§ Getoonde passage:
+ + + + + + +
Recensie door drs. G. C. de Waard - 24 mei 2000
Revolutionair Gerrit
Paape hekelt de revolutie
De revolutie verteert haar eigen kinderen. En als ze dat niet doet, bezorgt ze hen vaak een teleurstelling. Daarvan is Gerrit Paape (1752-1803) het sprekende bewijs.
Leven en werk van Paape, die zijn loopbaan begon als tekenaar in een Delftse plateelbakkerij, zijn zeer wisselvallig. Hij ontwikkelt zich tot volbloed patriot, neemt volop deel aan de woelingen van zijn tijd, wordt ten slotte ambtenaar op het ministerie van Nationale Opvoeding van de Bataafse Republiek en is al snel een vergeten man.
Hij begint een literaire loopbaan als schrijver van vrome gedichten, die hij later, fervent antiklerikaal geworden, als dweperij bestempelt, doet mee aan de patriottische mode van verheerlijking der vrijheid in Vaderlandse gedichten (1784), en publiceert meer dan honderd verhalen, dichtbundels en toneelstukken, maar deze veelheid kan niet voorkomen dat hij ook als schrijver in vergetelheid raakt.
+ + + + + + +
§ Korte opdracht 1:
Vertaal deze zin uit de recensie over Gerrit Paape in het Engels: "Hij ontwikkelt zich tot volbloed patriot, neemt volop deel aan de woelingen van zijn tijd, wordt ten slotte ambtenaar op het ministerie van Nationale Opvoeding van de Bataafse Republiek en is al snel een vergeten man."

[Opgeslagen gegevens]
+ + + + + + +
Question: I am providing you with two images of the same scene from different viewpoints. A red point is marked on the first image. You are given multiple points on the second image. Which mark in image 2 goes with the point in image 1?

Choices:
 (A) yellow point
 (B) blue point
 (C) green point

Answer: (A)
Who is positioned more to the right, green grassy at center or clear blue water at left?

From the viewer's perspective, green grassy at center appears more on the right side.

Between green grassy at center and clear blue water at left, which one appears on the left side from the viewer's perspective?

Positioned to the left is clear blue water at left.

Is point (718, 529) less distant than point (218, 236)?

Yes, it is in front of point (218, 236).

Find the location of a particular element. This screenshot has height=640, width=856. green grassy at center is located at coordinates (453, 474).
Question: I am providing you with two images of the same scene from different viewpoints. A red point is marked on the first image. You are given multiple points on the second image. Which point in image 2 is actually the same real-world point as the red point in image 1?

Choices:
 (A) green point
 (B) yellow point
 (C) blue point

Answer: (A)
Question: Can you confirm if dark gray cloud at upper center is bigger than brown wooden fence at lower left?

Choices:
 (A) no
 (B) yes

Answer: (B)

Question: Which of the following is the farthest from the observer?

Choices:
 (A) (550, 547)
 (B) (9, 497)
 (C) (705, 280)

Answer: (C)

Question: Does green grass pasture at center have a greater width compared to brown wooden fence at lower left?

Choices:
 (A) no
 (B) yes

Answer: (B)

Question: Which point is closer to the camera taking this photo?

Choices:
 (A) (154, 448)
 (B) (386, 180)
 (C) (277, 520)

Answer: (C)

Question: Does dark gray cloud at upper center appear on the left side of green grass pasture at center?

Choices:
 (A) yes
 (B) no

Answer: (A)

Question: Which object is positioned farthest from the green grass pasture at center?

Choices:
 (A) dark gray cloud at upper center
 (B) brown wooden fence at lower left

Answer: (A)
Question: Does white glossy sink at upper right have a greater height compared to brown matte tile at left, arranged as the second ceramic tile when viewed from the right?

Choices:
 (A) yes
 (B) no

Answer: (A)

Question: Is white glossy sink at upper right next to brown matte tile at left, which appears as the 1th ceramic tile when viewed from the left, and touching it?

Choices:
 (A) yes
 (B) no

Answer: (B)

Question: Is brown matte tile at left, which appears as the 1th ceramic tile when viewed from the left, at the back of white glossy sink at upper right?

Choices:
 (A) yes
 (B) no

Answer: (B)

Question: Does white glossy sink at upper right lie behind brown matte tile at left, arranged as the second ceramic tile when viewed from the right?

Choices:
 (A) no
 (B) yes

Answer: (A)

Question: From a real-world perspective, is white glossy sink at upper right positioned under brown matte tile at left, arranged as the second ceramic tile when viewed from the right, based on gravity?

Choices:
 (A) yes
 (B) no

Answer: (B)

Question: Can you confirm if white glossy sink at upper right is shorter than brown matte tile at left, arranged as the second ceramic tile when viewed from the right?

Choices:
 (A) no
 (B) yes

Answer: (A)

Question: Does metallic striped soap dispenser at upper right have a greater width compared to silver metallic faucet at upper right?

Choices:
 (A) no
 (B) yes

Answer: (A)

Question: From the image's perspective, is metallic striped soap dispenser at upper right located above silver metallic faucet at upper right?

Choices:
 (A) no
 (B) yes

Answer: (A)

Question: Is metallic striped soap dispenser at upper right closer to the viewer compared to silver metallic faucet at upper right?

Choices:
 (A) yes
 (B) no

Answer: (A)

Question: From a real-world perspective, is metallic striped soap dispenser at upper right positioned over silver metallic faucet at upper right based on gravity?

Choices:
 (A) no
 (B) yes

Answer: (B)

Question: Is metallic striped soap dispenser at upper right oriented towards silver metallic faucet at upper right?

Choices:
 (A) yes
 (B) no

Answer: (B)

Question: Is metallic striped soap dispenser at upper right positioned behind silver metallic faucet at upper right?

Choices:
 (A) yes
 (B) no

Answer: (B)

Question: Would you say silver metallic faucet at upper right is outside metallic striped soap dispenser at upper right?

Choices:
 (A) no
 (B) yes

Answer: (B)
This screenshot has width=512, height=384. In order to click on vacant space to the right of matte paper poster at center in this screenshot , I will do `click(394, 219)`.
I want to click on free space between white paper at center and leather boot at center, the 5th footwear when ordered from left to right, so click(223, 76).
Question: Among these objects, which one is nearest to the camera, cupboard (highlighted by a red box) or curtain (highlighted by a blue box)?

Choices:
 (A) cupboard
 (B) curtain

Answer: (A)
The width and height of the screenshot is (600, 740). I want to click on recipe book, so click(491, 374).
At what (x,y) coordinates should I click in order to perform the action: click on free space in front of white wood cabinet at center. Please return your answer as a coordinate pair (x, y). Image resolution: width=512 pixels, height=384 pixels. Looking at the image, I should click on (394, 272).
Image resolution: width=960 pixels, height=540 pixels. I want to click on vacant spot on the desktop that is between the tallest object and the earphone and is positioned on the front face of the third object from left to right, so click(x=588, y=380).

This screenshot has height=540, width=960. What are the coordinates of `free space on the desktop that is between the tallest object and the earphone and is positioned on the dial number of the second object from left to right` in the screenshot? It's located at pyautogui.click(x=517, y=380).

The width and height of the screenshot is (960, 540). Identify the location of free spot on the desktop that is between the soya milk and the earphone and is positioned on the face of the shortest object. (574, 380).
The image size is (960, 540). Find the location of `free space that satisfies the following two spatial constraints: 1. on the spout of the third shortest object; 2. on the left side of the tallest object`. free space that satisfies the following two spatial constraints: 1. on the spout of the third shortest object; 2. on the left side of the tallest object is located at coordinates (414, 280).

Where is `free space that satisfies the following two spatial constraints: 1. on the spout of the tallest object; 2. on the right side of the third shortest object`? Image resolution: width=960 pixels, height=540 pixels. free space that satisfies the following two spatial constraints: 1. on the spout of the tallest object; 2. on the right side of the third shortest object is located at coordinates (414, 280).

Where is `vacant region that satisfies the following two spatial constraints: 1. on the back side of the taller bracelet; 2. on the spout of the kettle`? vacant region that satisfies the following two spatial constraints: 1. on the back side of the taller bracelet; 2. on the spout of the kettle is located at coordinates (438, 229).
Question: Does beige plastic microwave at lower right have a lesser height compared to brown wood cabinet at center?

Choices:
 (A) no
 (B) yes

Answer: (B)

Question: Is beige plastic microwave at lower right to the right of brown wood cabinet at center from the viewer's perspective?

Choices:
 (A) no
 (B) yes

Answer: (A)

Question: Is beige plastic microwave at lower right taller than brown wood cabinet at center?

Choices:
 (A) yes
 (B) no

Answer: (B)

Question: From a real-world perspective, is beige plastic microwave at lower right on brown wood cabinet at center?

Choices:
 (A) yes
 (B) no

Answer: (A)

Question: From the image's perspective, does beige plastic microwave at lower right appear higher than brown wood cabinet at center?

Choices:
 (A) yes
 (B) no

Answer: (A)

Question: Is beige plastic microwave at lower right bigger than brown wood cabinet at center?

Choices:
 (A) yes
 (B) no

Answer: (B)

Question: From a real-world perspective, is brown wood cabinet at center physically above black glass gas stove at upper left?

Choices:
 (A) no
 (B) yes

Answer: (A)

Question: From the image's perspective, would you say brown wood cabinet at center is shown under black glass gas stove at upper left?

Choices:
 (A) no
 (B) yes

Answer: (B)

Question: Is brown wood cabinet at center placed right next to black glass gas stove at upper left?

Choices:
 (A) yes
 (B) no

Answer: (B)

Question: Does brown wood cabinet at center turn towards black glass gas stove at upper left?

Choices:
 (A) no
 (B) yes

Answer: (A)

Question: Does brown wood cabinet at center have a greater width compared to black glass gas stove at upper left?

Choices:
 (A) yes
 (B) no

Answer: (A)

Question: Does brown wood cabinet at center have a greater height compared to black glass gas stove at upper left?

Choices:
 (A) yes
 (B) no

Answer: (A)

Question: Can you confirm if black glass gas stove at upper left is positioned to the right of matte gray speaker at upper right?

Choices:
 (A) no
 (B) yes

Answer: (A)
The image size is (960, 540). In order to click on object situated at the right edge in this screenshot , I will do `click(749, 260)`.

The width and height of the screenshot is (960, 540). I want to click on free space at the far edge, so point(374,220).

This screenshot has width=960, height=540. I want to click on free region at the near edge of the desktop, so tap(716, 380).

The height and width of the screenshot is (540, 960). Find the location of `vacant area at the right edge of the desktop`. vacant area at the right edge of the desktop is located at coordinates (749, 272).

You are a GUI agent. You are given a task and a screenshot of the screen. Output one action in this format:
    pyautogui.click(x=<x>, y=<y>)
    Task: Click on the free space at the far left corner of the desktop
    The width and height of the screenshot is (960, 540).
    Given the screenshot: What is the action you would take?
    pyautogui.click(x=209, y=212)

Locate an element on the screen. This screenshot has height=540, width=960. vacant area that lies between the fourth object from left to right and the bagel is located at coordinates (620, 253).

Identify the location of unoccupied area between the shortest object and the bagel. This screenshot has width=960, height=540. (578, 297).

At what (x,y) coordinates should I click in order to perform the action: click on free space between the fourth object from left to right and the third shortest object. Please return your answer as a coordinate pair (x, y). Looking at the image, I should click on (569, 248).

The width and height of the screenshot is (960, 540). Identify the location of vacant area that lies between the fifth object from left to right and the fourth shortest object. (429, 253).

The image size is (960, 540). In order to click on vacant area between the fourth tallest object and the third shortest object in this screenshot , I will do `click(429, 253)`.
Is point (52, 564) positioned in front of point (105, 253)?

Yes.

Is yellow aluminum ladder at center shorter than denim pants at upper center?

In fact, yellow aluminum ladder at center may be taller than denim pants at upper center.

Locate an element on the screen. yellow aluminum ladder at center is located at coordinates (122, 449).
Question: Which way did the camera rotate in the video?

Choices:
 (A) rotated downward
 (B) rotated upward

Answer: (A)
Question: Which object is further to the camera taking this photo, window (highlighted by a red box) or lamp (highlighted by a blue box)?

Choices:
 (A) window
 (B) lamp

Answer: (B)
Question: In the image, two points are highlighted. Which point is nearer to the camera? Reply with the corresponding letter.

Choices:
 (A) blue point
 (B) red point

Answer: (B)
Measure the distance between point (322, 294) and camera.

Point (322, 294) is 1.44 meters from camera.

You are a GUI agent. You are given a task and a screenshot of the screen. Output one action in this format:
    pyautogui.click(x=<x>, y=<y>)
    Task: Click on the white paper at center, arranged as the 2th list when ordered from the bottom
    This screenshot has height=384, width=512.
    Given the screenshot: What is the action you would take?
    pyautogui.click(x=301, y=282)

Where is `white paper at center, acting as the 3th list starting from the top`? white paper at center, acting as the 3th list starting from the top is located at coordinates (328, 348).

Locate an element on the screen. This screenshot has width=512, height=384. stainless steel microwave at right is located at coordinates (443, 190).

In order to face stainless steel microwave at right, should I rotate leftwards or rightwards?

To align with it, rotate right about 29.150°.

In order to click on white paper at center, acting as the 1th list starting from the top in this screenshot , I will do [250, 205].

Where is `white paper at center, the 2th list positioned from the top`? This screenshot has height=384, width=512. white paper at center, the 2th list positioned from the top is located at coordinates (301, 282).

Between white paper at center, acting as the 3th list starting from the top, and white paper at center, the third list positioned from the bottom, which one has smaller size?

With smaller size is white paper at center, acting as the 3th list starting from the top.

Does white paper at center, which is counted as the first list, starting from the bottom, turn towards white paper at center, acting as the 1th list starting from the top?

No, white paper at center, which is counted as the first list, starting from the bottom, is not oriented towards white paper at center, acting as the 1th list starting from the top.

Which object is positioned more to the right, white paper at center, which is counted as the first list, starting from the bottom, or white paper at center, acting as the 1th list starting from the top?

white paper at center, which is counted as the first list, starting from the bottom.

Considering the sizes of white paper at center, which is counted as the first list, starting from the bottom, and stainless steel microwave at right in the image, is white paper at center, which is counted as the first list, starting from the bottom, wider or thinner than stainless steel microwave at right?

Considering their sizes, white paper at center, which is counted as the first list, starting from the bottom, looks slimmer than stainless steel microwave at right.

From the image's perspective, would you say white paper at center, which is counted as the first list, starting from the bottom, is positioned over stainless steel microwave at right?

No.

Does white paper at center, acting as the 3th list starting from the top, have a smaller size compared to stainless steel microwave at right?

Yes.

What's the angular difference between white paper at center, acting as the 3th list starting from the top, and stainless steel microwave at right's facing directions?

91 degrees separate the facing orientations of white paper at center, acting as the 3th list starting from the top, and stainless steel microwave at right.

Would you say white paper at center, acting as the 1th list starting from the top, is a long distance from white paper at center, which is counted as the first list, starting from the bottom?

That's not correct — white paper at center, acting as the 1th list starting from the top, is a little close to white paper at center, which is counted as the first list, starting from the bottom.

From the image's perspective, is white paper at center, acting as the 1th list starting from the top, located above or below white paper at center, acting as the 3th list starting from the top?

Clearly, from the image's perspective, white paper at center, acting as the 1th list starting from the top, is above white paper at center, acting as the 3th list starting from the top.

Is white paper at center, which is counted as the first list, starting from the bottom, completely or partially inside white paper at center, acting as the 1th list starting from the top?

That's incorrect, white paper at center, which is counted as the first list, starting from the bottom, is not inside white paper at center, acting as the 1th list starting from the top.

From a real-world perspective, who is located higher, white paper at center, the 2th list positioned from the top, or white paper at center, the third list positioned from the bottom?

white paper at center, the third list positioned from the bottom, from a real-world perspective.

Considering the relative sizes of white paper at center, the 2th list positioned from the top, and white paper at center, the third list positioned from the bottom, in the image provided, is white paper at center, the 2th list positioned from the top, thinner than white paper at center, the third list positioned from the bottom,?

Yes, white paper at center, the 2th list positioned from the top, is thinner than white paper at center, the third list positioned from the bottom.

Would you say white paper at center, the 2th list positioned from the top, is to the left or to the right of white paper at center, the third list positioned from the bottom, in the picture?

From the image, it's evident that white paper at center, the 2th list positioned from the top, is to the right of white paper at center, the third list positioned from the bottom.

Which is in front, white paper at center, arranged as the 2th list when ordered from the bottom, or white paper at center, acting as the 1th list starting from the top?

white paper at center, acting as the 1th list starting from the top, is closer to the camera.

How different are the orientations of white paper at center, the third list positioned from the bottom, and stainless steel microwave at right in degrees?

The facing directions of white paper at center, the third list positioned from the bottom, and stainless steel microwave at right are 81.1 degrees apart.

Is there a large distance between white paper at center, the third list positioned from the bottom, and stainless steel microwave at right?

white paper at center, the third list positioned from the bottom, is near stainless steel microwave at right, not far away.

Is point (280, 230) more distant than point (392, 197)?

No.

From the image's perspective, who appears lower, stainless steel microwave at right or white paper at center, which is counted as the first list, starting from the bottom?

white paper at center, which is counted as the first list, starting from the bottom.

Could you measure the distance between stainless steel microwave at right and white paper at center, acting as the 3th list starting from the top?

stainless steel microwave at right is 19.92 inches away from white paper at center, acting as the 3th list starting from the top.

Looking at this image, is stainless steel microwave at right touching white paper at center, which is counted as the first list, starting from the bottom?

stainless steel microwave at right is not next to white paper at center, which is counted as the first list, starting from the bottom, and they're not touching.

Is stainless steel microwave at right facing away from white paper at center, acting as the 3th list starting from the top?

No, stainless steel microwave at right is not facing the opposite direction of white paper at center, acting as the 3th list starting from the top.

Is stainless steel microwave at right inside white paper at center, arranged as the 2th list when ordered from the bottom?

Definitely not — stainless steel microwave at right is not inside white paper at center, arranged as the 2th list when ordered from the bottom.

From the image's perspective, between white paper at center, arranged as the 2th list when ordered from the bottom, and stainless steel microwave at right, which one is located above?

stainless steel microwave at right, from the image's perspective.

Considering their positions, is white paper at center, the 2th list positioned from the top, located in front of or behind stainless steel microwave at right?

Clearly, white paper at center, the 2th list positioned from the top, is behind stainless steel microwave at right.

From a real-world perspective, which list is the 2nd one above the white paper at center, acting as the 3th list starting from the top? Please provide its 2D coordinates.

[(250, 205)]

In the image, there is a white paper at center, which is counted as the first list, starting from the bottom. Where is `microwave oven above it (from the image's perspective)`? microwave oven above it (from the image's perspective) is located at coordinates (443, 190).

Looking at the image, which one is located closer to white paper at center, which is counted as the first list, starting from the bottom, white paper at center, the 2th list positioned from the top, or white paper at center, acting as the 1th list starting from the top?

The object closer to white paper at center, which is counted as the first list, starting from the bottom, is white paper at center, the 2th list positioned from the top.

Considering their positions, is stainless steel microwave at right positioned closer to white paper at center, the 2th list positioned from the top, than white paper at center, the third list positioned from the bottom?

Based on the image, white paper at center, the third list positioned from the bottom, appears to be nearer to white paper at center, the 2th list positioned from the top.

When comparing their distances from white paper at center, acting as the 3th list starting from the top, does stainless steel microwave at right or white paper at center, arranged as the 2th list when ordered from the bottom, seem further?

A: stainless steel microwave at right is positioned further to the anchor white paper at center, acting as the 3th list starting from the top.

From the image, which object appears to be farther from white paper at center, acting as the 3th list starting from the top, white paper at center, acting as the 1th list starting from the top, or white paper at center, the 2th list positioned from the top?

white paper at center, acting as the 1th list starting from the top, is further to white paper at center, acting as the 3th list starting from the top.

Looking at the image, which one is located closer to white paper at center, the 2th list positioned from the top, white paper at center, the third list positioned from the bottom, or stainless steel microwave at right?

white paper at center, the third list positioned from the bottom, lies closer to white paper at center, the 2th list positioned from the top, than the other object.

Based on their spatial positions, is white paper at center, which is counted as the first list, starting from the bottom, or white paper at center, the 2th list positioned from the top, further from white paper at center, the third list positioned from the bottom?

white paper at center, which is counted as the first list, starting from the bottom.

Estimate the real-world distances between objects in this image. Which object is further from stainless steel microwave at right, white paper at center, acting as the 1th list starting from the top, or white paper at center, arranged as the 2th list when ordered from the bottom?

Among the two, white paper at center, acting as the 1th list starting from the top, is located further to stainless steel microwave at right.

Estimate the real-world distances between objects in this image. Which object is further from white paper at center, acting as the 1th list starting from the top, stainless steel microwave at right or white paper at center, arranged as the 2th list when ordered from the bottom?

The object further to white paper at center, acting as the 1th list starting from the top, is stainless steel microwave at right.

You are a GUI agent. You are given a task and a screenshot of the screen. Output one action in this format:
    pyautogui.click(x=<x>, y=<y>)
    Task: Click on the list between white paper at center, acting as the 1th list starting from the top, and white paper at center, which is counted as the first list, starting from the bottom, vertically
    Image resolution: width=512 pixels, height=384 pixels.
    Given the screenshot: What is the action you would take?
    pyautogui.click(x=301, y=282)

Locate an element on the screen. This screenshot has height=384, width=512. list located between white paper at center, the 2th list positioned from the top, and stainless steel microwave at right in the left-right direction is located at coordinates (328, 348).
+ + + + + + +
§ Korte opdracht 2:
Geef de regels uit de lijst ongewijzigd weer. Begin bij de regel met "Question: From a real-world perspective, is metallic" en stop na de regel met "This screenshot has height=540, width=960. What".

§ Geschreven antwoord 1:
He develops into a full-blooded patriot, takes an active part in the upheavals of his time, finally becomes a civil servant at the Ministry of National Education of the Batavian Republic, and is soon a forgotten man.

§ Geschreven antwoord 2:
Question: From a real-world perspective, is metallic striped soap dispenser at upper right positioned over silver metallic faucet at upper right based on gravity?

Choices:
 (A) no
 (B) yes

Answer: (B)

Question: Is metallic striped soap dispenser at upper right oriented towards silver metallic faucet at upper right?

Choices:
 (A) yes
 (B) no

Answer: (B)

Question: Is metallic striped soap dispenser at upper right positioned behind silver metallic faucet at upper right?

Choices:
 (A) yes
 (B) no

Answer: (B)

Question: Would you say silver metallic faucet at upper right is outside metallic striped soap dispenser at upper right?

Choices:
 (A) no
 (B) yes

Answer: (B)
This screenshot has width=512, height=384. In order to click on vacant space to the right of matte paper poster at center in this screenshot , I will do `click(394, 219)`.
I want to click on free space between white paper at center and leather boot at center, the 5th footwear when ordered from left to right, so click(223, 76).
Question: Among these objects, which one is nearest to the camera, cupboard (highlighted by a red box) or curtain (highlighted by a blue box)?

Choices:
 (A) cupboard
 (B) curtain

Answer: (A)
The width and height of the screenshot is (600, 740). I want to click on recipe book, so click(491, 374).
At what (x,y) coordinates should I click in order to perform the action: click on free space in front of white wood cabinet at center. Please return your answer as a coordinate pair (x, y). Image resolution: width=512 pixels, height=384 pixels. Looking at the image, I should click on (394, 272).
Image resolution: width=960 pixels, height=540 pixels. I want to click on vacant spot on the desktop that is between the tallest object and the earphone and is positioned on the front face of the third object from left to right, so click(x=588, y=380).

This screenshot has height=540, width=960. What are the coordinates of `free space on the desktop that is between the tallest object and the earphone and is positioned on the dial number of the second object from left to right` in the screenshot? It's located at pyautogui.click(x=517, y=380).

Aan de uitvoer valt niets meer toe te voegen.